__FRAGMENTO DEL TEXTO__.
- - -
Rafael Navarro de Castro: «Ningún gobierno le va a decir a sus ciudadanos que no cojan el coche o tomen menos el avión»

Rafael Navarro de Castro acaba de publicar «Planeta Invernadero», primera novela de la colección Alianza Voces del sello Alianza Editorial.

Texto: David VALIENTE

 

“Mi libro no solo habla de la agricultura industrial y del cambio climático, también lo hace de muchos otros temas de actualidad, como la trata de blancas o la corrupción política, uno de los causantes del planeta invernadero. Los poderes políticos son responsables de que no se cumplan las normativas medioambientales y sociolaborales. De hecho, no solo miran hacia un lado, sino que hay representantes del pueblo que se enriquecen a costa de licencias que no se deberían conceder”, dice Rafael Navarro de Castro (Lorca, 1968).

Planeta Invernadero, primer título de la colección Alianza Voces del sello Alianza Editorial, cuenta la historia de Sara, una ingeniera agrónoma que decide hacer un cambio radical en su vida: abandonar su casa, su trabajo y su pareja para comenzar de nuevo en el campo. “En mi novela, hago que los personajes conecten con el lector y le permitan ver, tocar, oír y sentir todo aquello que yo he experimentado y he conocido en primera persona”.

 

¿Por qué su protagonista es una mujer y cuenta la historia en primera persona?
- - -
__DATOS EN BRUTO__.
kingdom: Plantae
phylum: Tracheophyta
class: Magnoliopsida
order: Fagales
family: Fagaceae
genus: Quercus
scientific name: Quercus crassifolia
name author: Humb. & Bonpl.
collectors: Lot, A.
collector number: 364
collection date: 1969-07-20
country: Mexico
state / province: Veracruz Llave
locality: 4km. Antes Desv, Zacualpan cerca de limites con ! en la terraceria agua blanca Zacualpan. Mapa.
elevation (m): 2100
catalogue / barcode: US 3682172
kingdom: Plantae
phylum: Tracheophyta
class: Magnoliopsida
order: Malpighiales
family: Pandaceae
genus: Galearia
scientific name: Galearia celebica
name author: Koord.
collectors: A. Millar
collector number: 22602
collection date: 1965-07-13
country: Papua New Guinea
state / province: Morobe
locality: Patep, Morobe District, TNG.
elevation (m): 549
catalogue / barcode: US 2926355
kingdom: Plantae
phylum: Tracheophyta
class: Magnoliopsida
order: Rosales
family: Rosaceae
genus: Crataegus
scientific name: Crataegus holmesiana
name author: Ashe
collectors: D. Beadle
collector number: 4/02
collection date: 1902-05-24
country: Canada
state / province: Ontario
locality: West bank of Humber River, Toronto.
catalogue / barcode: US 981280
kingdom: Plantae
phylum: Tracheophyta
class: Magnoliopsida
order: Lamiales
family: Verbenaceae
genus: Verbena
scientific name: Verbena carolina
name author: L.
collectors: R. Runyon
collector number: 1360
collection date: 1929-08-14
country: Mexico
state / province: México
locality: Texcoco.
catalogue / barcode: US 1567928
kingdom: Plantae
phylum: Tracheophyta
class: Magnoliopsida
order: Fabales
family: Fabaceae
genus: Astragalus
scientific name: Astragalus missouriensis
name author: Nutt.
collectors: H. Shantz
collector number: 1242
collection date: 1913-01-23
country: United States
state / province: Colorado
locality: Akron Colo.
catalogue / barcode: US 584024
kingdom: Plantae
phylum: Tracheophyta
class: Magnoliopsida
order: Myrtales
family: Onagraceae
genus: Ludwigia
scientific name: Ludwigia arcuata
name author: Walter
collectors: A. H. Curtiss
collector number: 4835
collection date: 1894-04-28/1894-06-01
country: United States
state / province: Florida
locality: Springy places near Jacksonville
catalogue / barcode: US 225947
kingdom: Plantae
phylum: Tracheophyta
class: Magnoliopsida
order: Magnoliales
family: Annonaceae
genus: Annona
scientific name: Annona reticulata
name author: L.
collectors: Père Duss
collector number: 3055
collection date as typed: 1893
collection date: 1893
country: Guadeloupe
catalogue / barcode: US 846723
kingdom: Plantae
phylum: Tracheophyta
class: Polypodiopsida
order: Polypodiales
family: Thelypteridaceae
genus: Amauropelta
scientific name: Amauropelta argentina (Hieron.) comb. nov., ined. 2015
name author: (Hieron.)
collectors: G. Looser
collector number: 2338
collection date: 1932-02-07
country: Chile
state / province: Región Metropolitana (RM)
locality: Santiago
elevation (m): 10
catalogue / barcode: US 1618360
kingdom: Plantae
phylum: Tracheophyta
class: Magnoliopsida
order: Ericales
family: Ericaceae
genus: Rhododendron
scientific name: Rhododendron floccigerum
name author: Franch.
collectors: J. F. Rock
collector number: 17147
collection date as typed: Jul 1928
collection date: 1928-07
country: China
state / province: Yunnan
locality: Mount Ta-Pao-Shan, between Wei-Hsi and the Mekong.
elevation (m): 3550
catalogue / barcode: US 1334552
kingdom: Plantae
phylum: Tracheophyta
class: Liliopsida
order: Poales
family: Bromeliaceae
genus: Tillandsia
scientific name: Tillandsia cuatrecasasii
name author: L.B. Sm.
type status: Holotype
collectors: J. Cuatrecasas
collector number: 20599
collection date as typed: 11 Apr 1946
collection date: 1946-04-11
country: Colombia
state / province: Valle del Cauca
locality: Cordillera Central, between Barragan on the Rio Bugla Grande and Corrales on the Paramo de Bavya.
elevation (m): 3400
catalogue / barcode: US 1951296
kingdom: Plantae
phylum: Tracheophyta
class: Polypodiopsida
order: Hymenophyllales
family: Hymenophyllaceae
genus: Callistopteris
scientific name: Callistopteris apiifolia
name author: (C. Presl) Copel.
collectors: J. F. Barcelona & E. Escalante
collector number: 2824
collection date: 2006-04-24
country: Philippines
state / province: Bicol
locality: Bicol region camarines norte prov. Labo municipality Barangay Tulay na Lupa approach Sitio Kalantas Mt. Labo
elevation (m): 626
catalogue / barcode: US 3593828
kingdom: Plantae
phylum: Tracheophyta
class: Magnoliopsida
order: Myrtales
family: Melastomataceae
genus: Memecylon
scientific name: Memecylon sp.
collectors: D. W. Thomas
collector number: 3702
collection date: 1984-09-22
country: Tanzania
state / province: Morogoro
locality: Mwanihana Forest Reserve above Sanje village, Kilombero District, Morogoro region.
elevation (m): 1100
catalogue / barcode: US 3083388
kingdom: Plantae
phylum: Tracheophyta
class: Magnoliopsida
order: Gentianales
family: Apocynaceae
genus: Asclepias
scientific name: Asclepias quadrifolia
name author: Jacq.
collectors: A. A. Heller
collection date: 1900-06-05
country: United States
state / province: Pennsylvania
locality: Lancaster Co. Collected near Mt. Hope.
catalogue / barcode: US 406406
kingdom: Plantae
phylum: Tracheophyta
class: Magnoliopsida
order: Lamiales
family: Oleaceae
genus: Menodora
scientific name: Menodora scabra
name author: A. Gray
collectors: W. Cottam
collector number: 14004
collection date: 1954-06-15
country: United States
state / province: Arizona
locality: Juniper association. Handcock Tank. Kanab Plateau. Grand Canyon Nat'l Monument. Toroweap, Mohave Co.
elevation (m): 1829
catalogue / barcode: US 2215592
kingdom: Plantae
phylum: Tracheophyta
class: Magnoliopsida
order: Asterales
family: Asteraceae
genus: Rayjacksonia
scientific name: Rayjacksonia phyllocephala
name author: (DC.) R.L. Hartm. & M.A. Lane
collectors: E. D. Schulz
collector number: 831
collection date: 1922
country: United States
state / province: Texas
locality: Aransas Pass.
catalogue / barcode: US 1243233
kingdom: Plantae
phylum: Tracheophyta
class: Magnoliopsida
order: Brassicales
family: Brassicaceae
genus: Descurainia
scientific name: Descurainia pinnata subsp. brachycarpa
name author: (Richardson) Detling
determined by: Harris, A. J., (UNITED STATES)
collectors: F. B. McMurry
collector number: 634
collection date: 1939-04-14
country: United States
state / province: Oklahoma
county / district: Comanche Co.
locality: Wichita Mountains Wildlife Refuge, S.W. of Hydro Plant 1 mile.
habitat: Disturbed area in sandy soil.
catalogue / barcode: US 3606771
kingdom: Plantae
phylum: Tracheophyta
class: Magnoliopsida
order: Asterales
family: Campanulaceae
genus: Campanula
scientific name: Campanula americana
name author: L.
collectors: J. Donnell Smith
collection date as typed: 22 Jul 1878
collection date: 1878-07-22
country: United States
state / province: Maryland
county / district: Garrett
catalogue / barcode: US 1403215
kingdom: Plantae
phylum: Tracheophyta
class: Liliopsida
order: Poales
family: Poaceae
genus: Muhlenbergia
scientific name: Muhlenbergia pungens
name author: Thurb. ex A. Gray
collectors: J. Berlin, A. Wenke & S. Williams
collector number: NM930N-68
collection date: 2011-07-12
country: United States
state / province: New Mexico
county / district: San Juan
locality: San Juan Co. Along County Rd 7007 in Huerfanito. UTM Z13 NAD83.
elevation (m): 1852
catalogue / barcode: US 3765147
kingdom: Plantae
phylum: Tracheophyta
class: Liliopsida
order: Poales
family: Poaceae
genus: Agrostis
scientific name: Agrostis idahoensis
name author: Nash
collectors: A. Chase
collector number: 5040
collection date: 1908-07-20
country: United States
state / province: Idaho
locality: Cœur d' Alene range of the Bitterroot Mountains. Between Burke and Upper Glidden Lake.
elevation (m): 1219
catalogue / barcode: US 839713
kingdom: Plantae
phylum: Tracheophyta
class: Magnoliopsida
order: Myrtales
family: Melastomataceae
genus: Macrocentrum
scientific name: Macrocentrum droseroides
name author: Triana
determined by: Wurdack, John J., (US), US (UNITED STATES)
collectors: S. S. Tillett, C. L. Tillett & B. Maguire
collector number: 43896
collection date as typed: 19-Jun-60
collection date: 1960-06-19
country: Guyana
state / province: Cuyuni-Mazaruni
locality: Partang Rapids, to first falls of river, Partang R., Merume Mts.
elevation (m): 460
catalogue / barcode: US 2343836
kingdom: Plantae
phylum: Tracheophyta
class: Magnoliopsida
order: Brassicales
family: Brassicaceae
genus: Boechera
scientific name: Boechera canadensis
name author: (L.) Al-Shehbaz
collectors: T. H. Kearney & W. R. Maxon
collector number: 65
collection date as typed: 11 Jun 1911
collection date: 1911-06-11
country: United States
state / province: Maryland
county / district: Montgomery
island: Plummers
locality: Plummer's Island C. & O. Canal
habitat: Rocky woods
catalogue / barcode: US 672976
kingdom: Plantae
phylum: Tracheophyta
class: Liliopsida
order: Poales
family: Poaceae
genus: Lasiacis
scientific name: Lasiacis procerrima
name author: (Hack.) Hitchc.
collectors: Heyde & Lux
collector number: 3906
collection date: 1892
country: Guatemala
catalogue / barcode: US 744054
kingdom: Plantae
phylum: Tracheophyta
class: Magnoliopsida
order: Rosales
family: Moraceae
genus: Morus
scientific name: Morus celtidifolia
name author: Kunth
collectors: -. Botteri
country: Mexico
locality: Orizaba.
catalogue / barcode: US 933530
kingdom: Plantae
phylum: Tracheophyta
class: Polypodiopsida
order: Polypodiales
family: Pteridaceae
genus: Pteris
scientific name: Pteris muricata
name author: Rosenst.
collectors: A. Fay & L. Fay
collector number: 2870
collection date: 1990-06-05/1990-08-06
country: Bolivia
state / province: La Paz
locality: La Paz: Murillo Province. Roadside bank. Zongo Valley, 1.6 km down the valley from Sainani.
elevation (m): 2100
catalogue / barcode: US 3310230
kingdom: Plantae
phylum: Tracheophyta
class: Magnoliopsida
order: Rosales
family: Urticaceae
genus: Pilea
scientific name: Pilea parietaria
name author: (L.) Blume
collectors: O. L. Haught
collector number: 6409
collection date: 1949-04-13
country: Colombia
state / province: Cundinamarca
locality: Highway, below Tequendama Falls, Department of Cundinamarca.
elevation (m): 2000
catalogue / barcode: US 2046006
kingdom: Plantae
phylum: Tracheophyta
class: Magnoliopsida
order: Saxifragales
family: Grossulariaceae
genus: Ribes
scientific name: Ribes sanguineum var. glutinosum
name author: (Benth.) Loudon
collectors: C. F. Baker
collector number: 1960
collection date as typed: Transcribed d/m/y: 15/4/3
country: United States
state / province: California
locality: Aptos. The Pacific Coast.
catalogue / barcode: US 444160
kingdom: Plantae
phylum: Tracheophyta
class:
- - -
Copia literalmente el pasaje de la entrevista a Rafael Navarro de Castro que va de «Planeta Invernadero, primer» a «en primera persona?».

Planeta Invernadero, primer título de la colección Alianza Voces del sello Alianza Editorial, cuenta la historia de Sara, una ingeniera agrónoma que decide hacer un cambio radical en su vida: abandonar su casa, su trabajo y su pareja para comenzar de nuevo en el campo. “En mi novela, hago que los personajes conecten con el lector y le permitan ver, tocar, oír y sentir todo aquello que yo he experimentado y he conocido en primera persona”.

 

¿Por qué su protagonista es una mujer y cuenta la historia en primera persona?